Data entries:

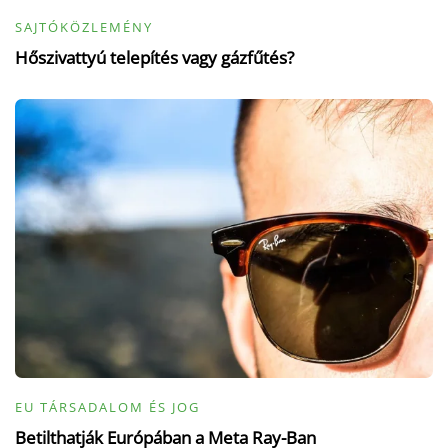
SAJTÓKÖZLEMÉNY
Hőszivattyú telepítés vagy gázfűtés?
EU TÁRSADALOM ÉS JOG
Betilthatják Európában a Meta Ray-Ban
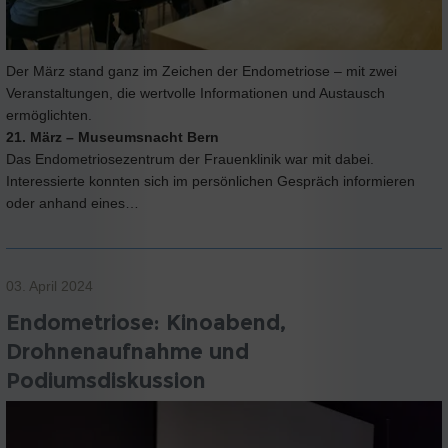
Der März stand ganz im Zeichen der Endometriose – mit zwei
Veranstaltungen, die wertvolle Informationen und Austausch
ermöglichten.
21. März – Museumsnacht Bern
Das Endometriosezentrum der Frauenklinik war mit dabei.
Interessierte konnten sich im persönlichen Gespräch informieren
oder anhand eines…
03. April 2024
Endometriose: Kinoabend,
Drohnenaufnahme und
Podiumsdiskussion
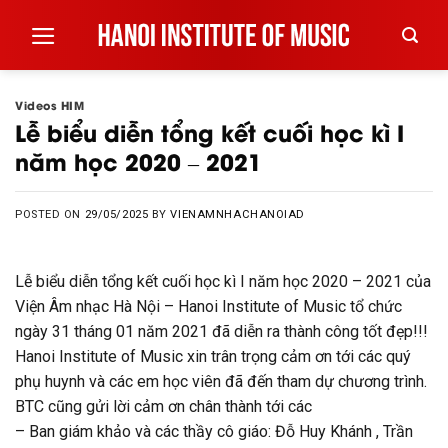
Skip
to
content
Videos HIM
Lễ biểu diễn tổng kết cuối học kì I
năm học 2020 – 2021
POSTED ON
29/05/2025
BY
VIENAMNHACHANOIAD
Lễ biểu diễn tổng kết cuối học kì I năm học 2020 – 2021 của
Viện Âm nhạc Hà Nội – Hanoi Institute of Music tổ chức
ngày 31 tháng 01 năm 2021 đã diễn ra thành công tốt đẹp!!!
Hanoi Institute of Music xin trân trọng cảm ơn tới các quý
phụ huynh và các em học viên đã đến tham dự chương trình.
BTC cũng gửi lời cảm ơn chân thành tới các
– Ban giám khảo và các thầy cô giáo: Đỗ Huy Khánh , Trần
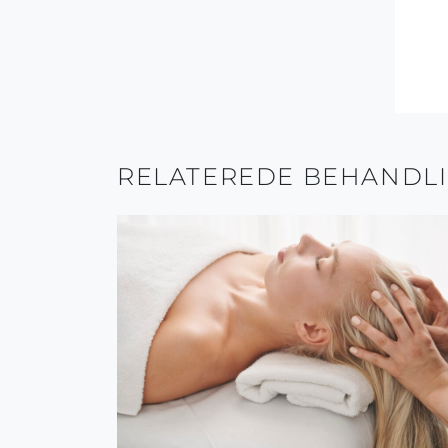
RELATEREDE BEHANDL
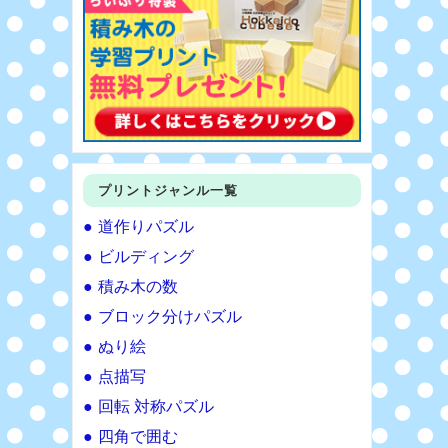
プリントジャンル一覧
道作りパズル
ビルディング
積み木の数
ブロック分けパズル
ぬり絵
点描写
回転 対称パズル
四角で囲む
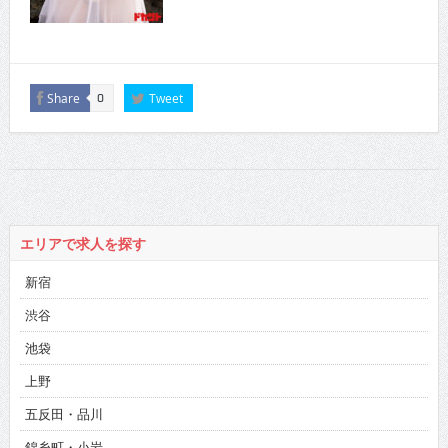
Share
Tweet
0
エリアで求人を探す
新宿
渋谷
池袋
上野
五反田・品川
錦糸町・小岩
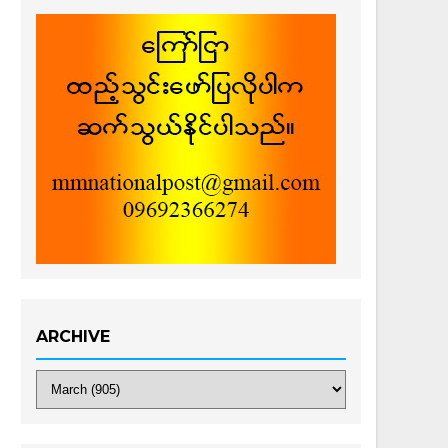
ARCHIVE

Task to carry out →
Reply with nothing but the number of lines in the data above that contain "thành".

Task answer →
2